Monster was founded 25 years ago and offers a cautionary tale to others. “We were disruptors and then we were disrupted,”  said Beamer.

Beamer blamed bad management for losing sight of the original purpose and squeezing profits when they should have been re-invested in the business. “We missed how mobile and other technology could also be used to serve our mission,”  he said.

Data and insights gleaned from research have helped Monster re-establish itself with a firm mobile presence that speaks to an invigorated target consumer: the job seeker rather than the recruiter. 

“We dug deep into consumer research’” and found that “consumers want a champion. They want a company that will do right by society,” he concluded.

Enhancing Brand Position

Ophelia Ceradini, vice president digital innovation and technology, Estee Lauder, is charged with the task of enhancing an already strong brand through the use of new mobile technology to better match products to consumers. 

She focuses on “the power of the human touch, and emotions [that] underpin the high-touch approach.” 

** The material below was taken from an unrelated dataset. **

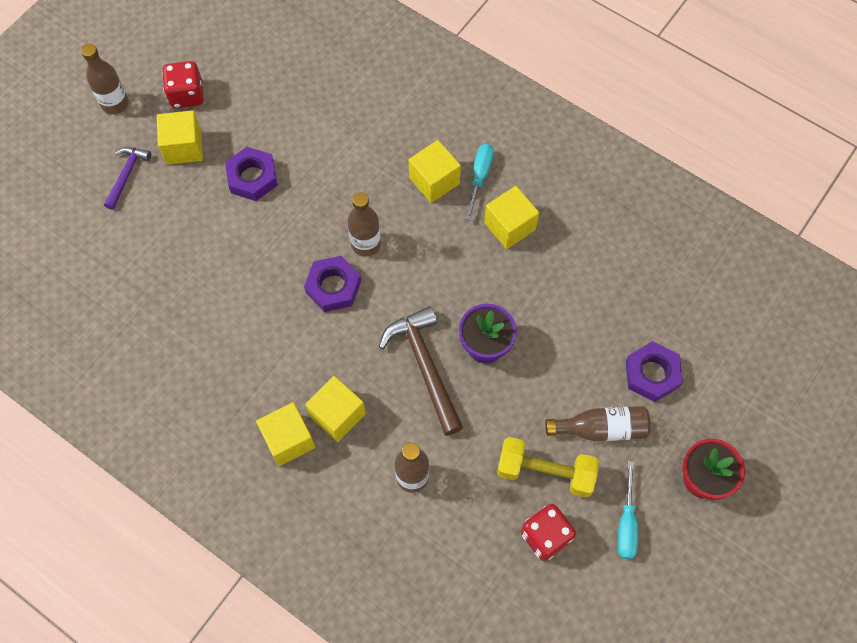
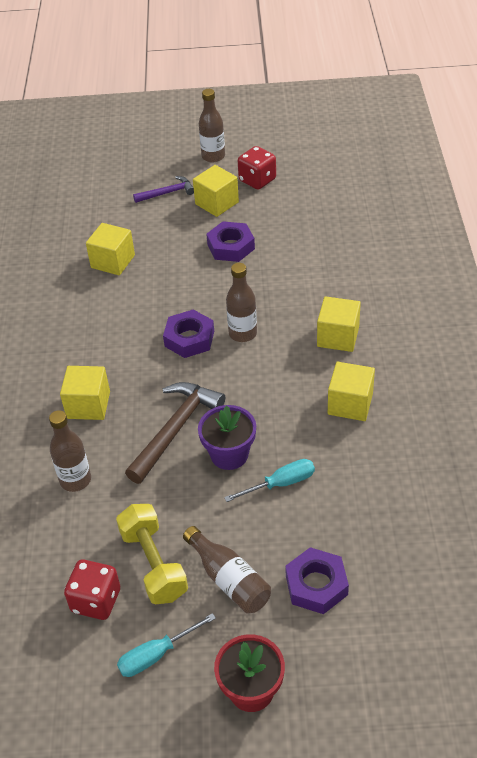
camera: 55 degrees right, 20 degrees down
yellow cube [256,402,315,466] -> yellow cube moved to [86,223,135,275]
turquoise screwdriver [465,144,494,220] -> turquoise screwdriver moved to [224,459,315,502]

Estee Lauder has advanced a myriad of AR elements to its site, including allowing customers to personalize their experiences online using facial recognition tech. The site then makes personalized recommendations for skin-care products. Voice assistants are now enabled to recommend store locations.

The Next Steps for Mobile

In this fast-paced, competitive environment, how can mobile continue to grow its marketing prowess? Neil Morgan, Ph.D.,  of the Kelley School of Business at Indiana University is spearheading the MARS (Mobile Analytics Realtime Social) project, which asks what marketing capabilities companies need to survive today.

His project interviewed over one hundred executives at over 80 companies over a range of performance metrics and levels of digital adaptation. 

Morgan found four areas of concentration that impact a consumer’s expectations across categories: individuality, immediacy, integration and information. 

“We should be in the golden era of marketing with accuracy, accountability and agility,” he stated. “But instead we find entropy, barely concealed chaos, like a roller coaster creeping up before they drop you down.” 

Morgan advises that companies first choose a strategy and decide how they will compete. Develop growth stacks based on exchange, experience (eliminating pain points) and engagement (to drive enhanced functionality) and then join, build and manage communities. 

Finally, marketers need to integrate all learnings into the fabric of the organization, creating an environment of trust where people are willing to share. 

Next Steps

From damaged brands that can come back from the dead to successful brands who strive to maintain their brand position, the promise and perils of mobile need to be understood and fully integrated into a company’s mission.